While the news of the UN vote on extending benefits to spouses of same sex couples was coming in, a Twitter account slyly commented “Good News: India and Pakistan finally find common ground. Sadly, it’s for bigotry.” This is just one of many responses India’s widely-criticized standing with Russia on the issue, drew.
In June 2014, UN Secretary General Ban-Ki Moon had announced the extension of staff benefits to spouses of same sex UN employees regardless of the legality of same sex marriage in their country. Russia, which has come down heavily on its domestic LGBT community in the past couple of years, was evidently not pleased. “We must speak plainly about what Russia tried to do today: diminish the authority of the UN Secretary-General and export to the UN its domestic hostility to LGBT [Lesbian, Gay, Bisexual and Transgender] rights,” said Samantha Powers, United States Ambassador to the United Nations after the vote was shot down with 43 votes supporting Russia against 80 votes which wanted the Secretary General’s decision to stay. India joined socially conservative countries like Iran, Syria, Pakistan and Saudi Arabia in supporting Russia while 37 nations chose to abstain from this vote.

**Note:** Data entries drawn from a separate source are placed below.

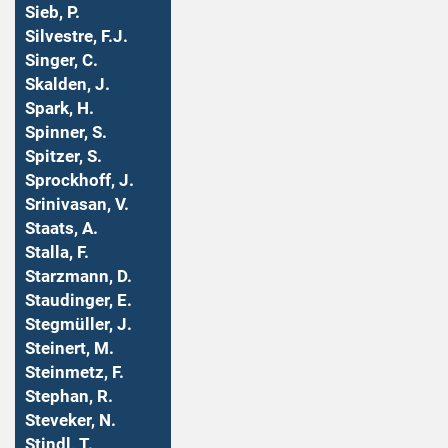
Sieb, P.
Silvestre, F.J.
Singer, C.
Skalden, J.
Spark, H.
Spinner, S.
Spitzer, S.
Sprockhoff, J.
Srinivasan, V.
Staats, A.
Stalla, F.
Starzmann, D.
Staudinger, E.
Stegmüller, J.
Steinert, M.
Steinmetz, F.
Stephan, R.
Steveker, N.
Stindl, T.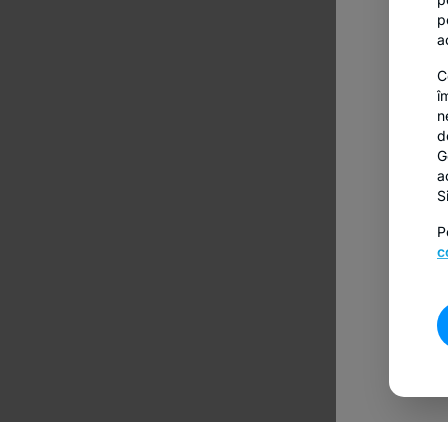
p
a
C
î
n
d
G
a
S
P
c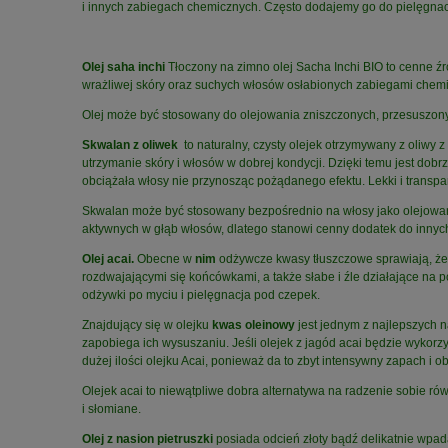
i innych zabiegach chemicznych. Często dodajemy go do pielęgnac
Olej saha inchi
Tłoczony na zimno olej Sacha Inchi BIO to cenne ź
wrażliwej skóry oraz suchych włosów osłabionych zabiegami chemic
Olej może być stosowany do olejowania zniszczonych, przesuszonych
Skwalan z oliwek
to naturalny, czysty olejek otrzymywany z oliwy
utrzymanie skóry i włosów w dobrej kondycji. Dzięki temu jest dob
obciążała włosy nie przynosząc pożądanego efektu. Lekki i transpa
Skwalan może być stosowany bezpośrednio na włosy jako olejowan
aktywnych w głąb włosów, dlatego stanowi cenny dodatek do innyc
Olej acai.
Obecne w
nim
odżywcze kwasy tłuszczowe sprawiają, że 
rozdwajającymi się końcówkami, a także słabe i źle działające na po
odżywki po myciu i pielęgnacja pod czepek.
Znajdujący się w olejku
kwas oleinowy
jest jednym z najlepszych n
zapobiega ich wysuszaniu. Jeśli olejek z jagód acai będzie wykorz
dużej ilości olejku Acai, ponieważ da to zbyt intensywny zapach i o
Olejek acai to niewątpliwe dobra alternatywa na radzenie sobie ró
i słomiane.
Olej z nasion pietruszki
posiada odcień złoty bądź delikatnie wpad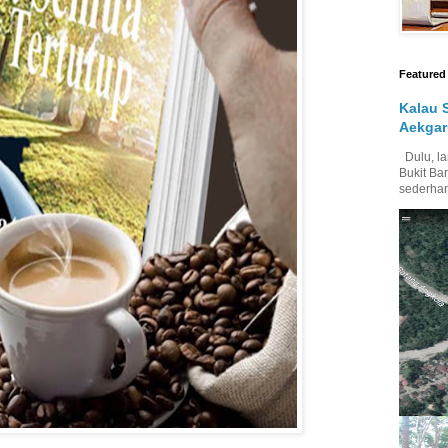
Featured
Kalau 
Aekgar
Dulu, la
Bukit Bar
sederhan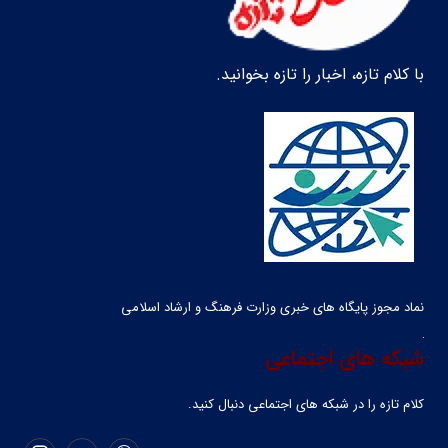
با کلام تازه، اخبار را تازه بخوانید.
نماد مجوز پایگاه های خبری وزارت فرهنگ و ارشاد اسلامی
شبکه های اجتماعی
کلام تازه را در شبکه ‌های اجتماعی دنبال کنید.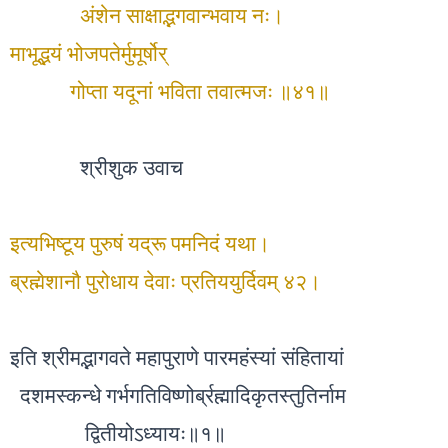
अंशेन साक्षाद्भगवान्भवाय नः।
माभूद्भयं भोजपतेर्मुमूर्षोर्
गोप्ता यदूनां भविता तवात्मजः ॥४१॥
श्रीशुक उवाच
इत्यभिष्टूय पुरुषं यद्रू पमनिदं यथा।
ब्रह्मेशानौ पुरोधाय देवाः प्रतिययुर्दिवम् ४२।
इति श्रीमद्भागवते महापुराणे पारमहंस्यां संहितायां
दशमस्कन्धे गर्भगतिविष्णोर्ब्रह्मादिकृतस्तुतिर्नाम
द्वितीयोऽध्यायः॥१॥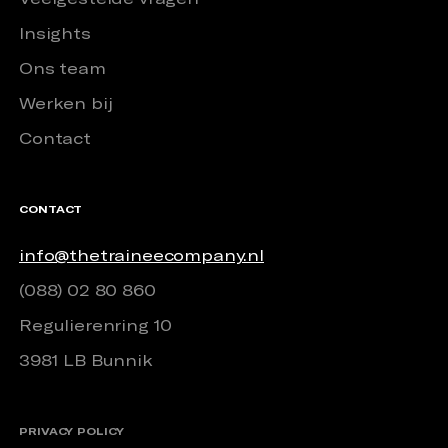
Insights
Ons team
Werken bij
Contact
CONTACT
info@thetraineecompany.nl
(088) 02 80 860
Regulierenring 10
3981 LB Bunnik
PRIVACY POLICY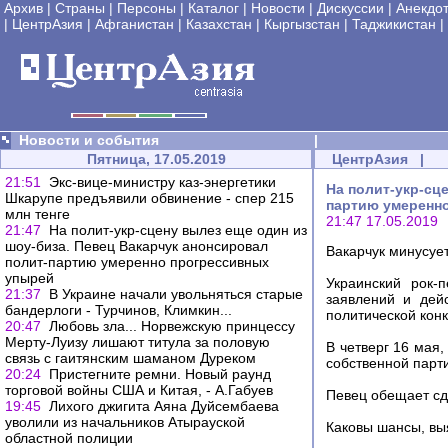
Архив
|
Страны
|
Персоны
|
Каталог
|
Новости
|
Дискуссии
|
Анекдо
|
ЦентрАзия
|
Афганистан
|
Казахстан
|
Кыргызстан
|
Таджикистан
|
Новости и события
|
Пятница, 17.05.2019
ЦентрАзия
|
21:51
Экс-вице-министру каз-энергетики
На полит-укр-сц
Шкарупе предъявили обвинение - спер 215
партию умеренн
млн тенге
21:47 17.05.2019
21:47
На полит-укр-сцену вылез еще один из
шоу-биза. Певец Вакарчук анонсировал
Вакарчук минусуе
полит-партию умеренно прогрессивных
упырей
Украинский рок-п
21:37
В Украине начали увольняться старые
заявлений и дей
бандерлоги - Турчинов, Климкин...
политической конк
20:47
Любовь зла... Норвежскую принцессу
Мерту-Луизу лишают титула за половую
В четверг 16 мая,
связь с гаитянским шаманом Дуреком
собственной парти
20:24
Пристегните ремни. Новый раунд
торговой войны США и Китая, - А.Габуев
Певец обещает сд
19:45
Лихого джигита Аяна Дуйсембаева
уволили из начальников Атырауской
Каковы шансы, вы
областной полиции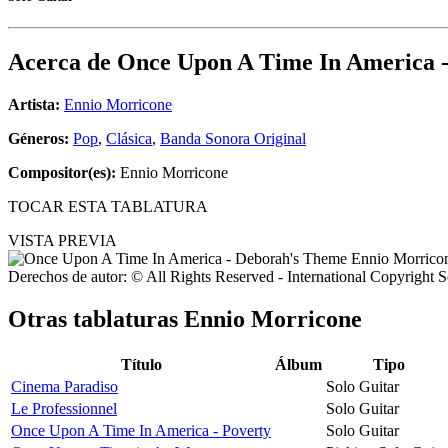
Acerca de
Once Upon A Time In America 
Artista:
Ennio Morricone
Géneros:
Pop
,
Clásica
,
Banda Sonora Original
Compositor(es):
Ennio Morricone
TOCAR ESTA TABLATURA
VISTA PREVIA
Derechos de autor: © All Rights Reserved - International Copyright 
Otras tablaturas
Ennio Morricone
Título
Álbum
Tipo
Cinema Paradiso
Solo Guitar
Le Professionnel
Solo Guitar
Once Upon A Time In America - Poverty
Solo Guitar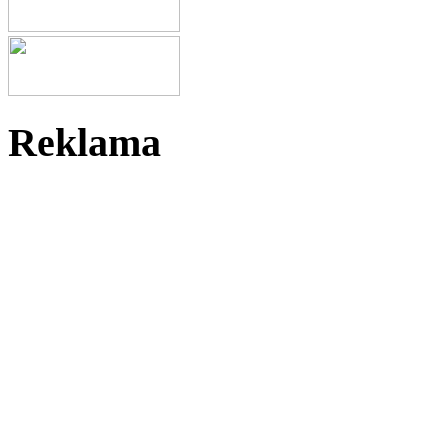
Reklama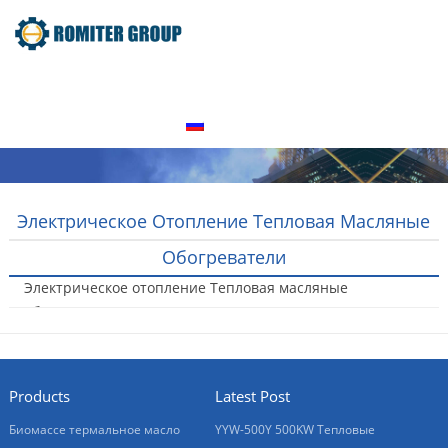
домой
Продукт
О нас
Экскурсия по заводу
Свяжитесь с нами
Русский
Электрическое Отопление Тепловая Масляные
Обогреватели
Электрическое отопление Тепловая масляные
обогреватели
2016-01-21
Products
Latest Post
Биомассе термальное масло
YYW-500Y 500KW Тепловые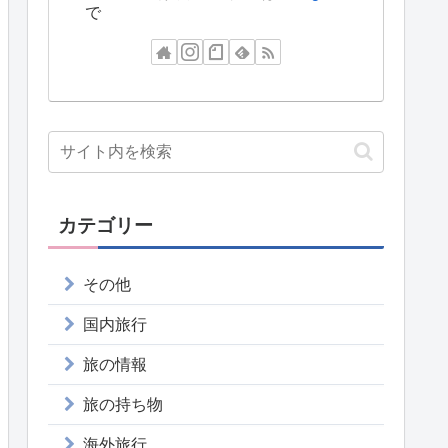
で
カテゴリー
その他
国内旅行
旅の情報
旅の持ち物
海外旅行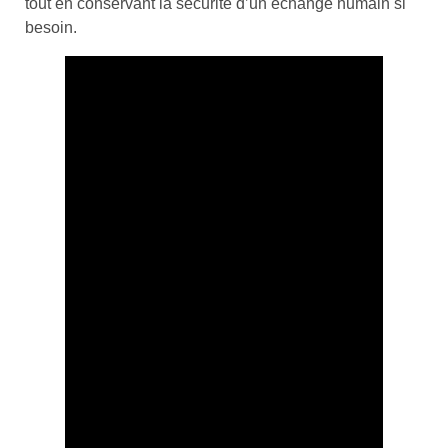
tout en conservant la sécurité d’un échange humain si
besoin.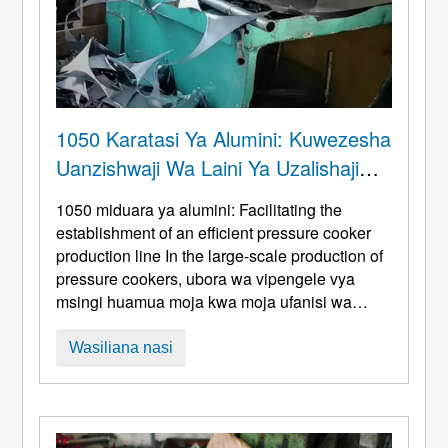
1050 Karatasi Ya Alumini: Kuwezesha
Uanzishwaji Wa Laini Ya Uzalishaji
Wa Jiko La Shinikizo
1050 miduara ya alumini:
Facilitating the
establishment of an efficient pressure cooker
production line In the large-scale production of
pressure cookers
, ubora wa vipengele vya
msingi huamua moja kwa moja ufanisi wa
uzalishaji, usalama wa bidhaa, na ushindani
wa soko. Kama malighafi muhimu kwa vyombo
Wasiliana nasi
vya jiko la shinikizo na besi, 1050 duru za
alumini zimekuwa chaguo bora kwa ufanisi wa
hali ya juu ...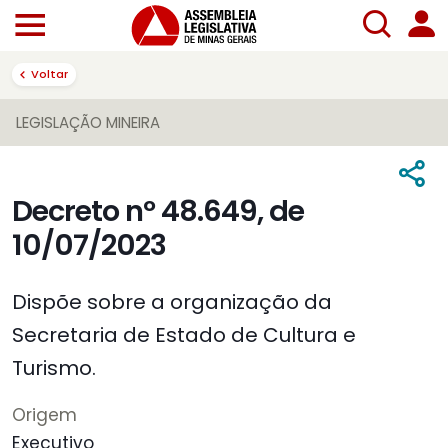
Voltar
LEGISLAÇÃO MINEIRA
Decreto nº 48.649, de
10/07/2023
Dispõe sobre a organização da
Secretaria de Estado de Cultura e
Turismo.
Origem
Executivo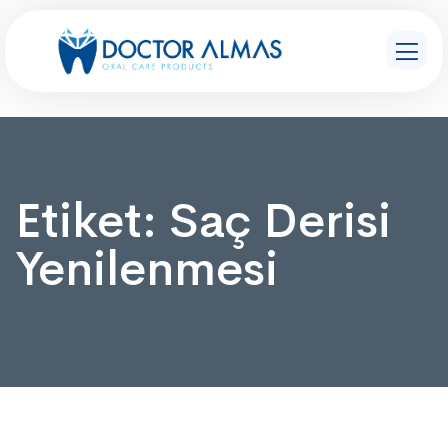
Etiket:
Saç Derisi
Yenilenmesi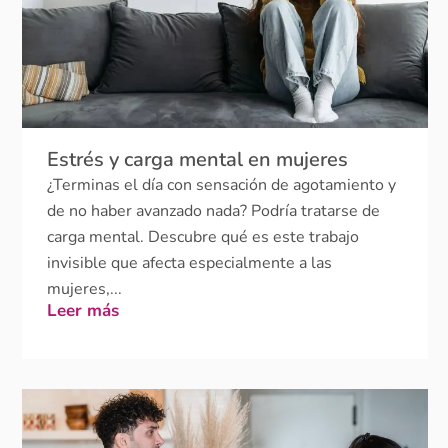
Estrés y carga mental en mujeres
¿Terminas el día con sensación de agotamiento y
de no haber avanzado nada? Podría tratarse de
carga mental. Descubre qué es este trabajo
invisible que afecta especialmente a las
mujeres,...
Leer más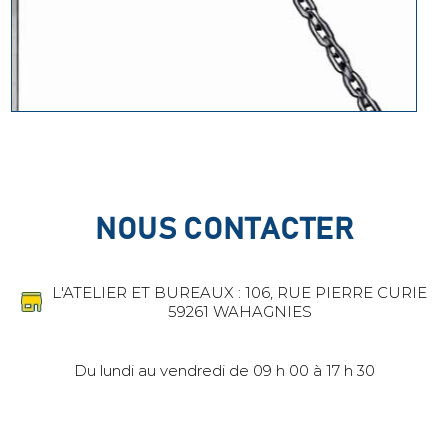
NOUS CONTACTER
L'ATELIER ET BUREAUX : 106, RUE PIERRE CURIE
59261 WAHAGNIES
Du lundi au vendredi de 09 h 00 à 17 h 30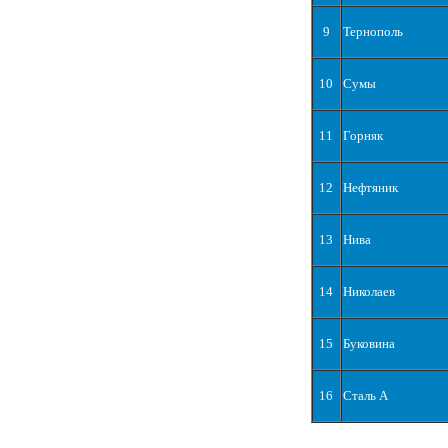
9
Тернополь
10
Сумы
11
Горняк
12
Нефтяник
13
Нива
14
Николаев
15
Буковина
16
Сталь А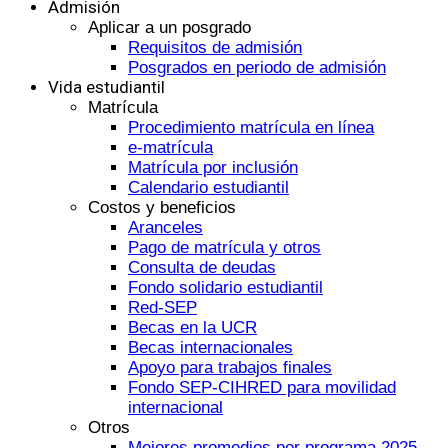
Admisión
Aplicar a un posgrado
Requisitos de admisión
Posgrados en periodo de admisión
Vida estudiantil
Matrícula
Procedimiento matrícula en línea
e-matrícula
Matrícula por inclusión
Calendario estudiantil
Costos y beneficios
Aranceles
Pago de matrícula y otros
Consulta de deudas
Fondo solidario estudiantil
Red-SEP
Becas en la UCR
Becas internacionales
Apoyo para trabajos finales
Fondo SEP-CIHRED para movilidad
internacional
Otros
Mejores promedios por programa 2025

Ministry of External Affairs Spokesperson Syed Akbaruddin offered the following explanation, “The UN had, as of until recently, a system whereby they would decide on benefits for partners or spouses depending on the law of the country from where the individual hailed. Then the UN Secretary General changed it of his own accord. Our objection was against the change by the secretariat without consulting countries.” But a few foreign ministry officials said that India had no option but to vote in favour of Russia as Homosexuality is criminalized in the country. This frankly cannot come as a surprise as the current Home Minister Rajnath Singh had already stated the BJP’s staunch opposition to Homosexuality by stating, “We support Section 377 because we believe that homosexuality is an unnatural act and cannot be supported,” after the Supreme Court had asked the lawmakers to decide on the issue and reversed the Delhi Court’s landmark 2009 judgement.
But is that all there is to the story?
During the Devyani Khobragade controversy, India didn’t shy away from using whatever powers it could exercise in opposing the United States, such as threatening the same sex partners of US diplomats with deportation or arrest, highlighting our tumultuous past with gay diplomats. There is also the question of India’s proximity to Russia. While we went into an euphoric overdrive over Obama’s visit, Russia and India have been much closer partners for years and both see eye-to-eye on many issues, including the denial of LGBT rights. Interestingly, Russia – regarded by the LGBT community with considerable distrust – decriminalized homosexuality in 1993.
Even if the official reasons for supporting the proposal (on grounds of India’s sovereignty) are legitimate, questions can still be raised on the vote. Each country’s sovereignty and independence is vital and India has staunchly opposed any attempts at encroaching on those interests or rights, like in the WTO negotiations or the Kashmir issue. But then why didn’t the Indian officials seek a discussion on the issue before the vote? Why wasn’t a pre-emptive statement released stating the reasons for India’s support to the proposal? Why didn’t India abstain from the vote itself rather than be clubbed with nations who are infamous for their intolerance?
While we wait on those answers, India’s LGBT community feels further threatened and let down by their own government, which continues to dodge and persecute their existence.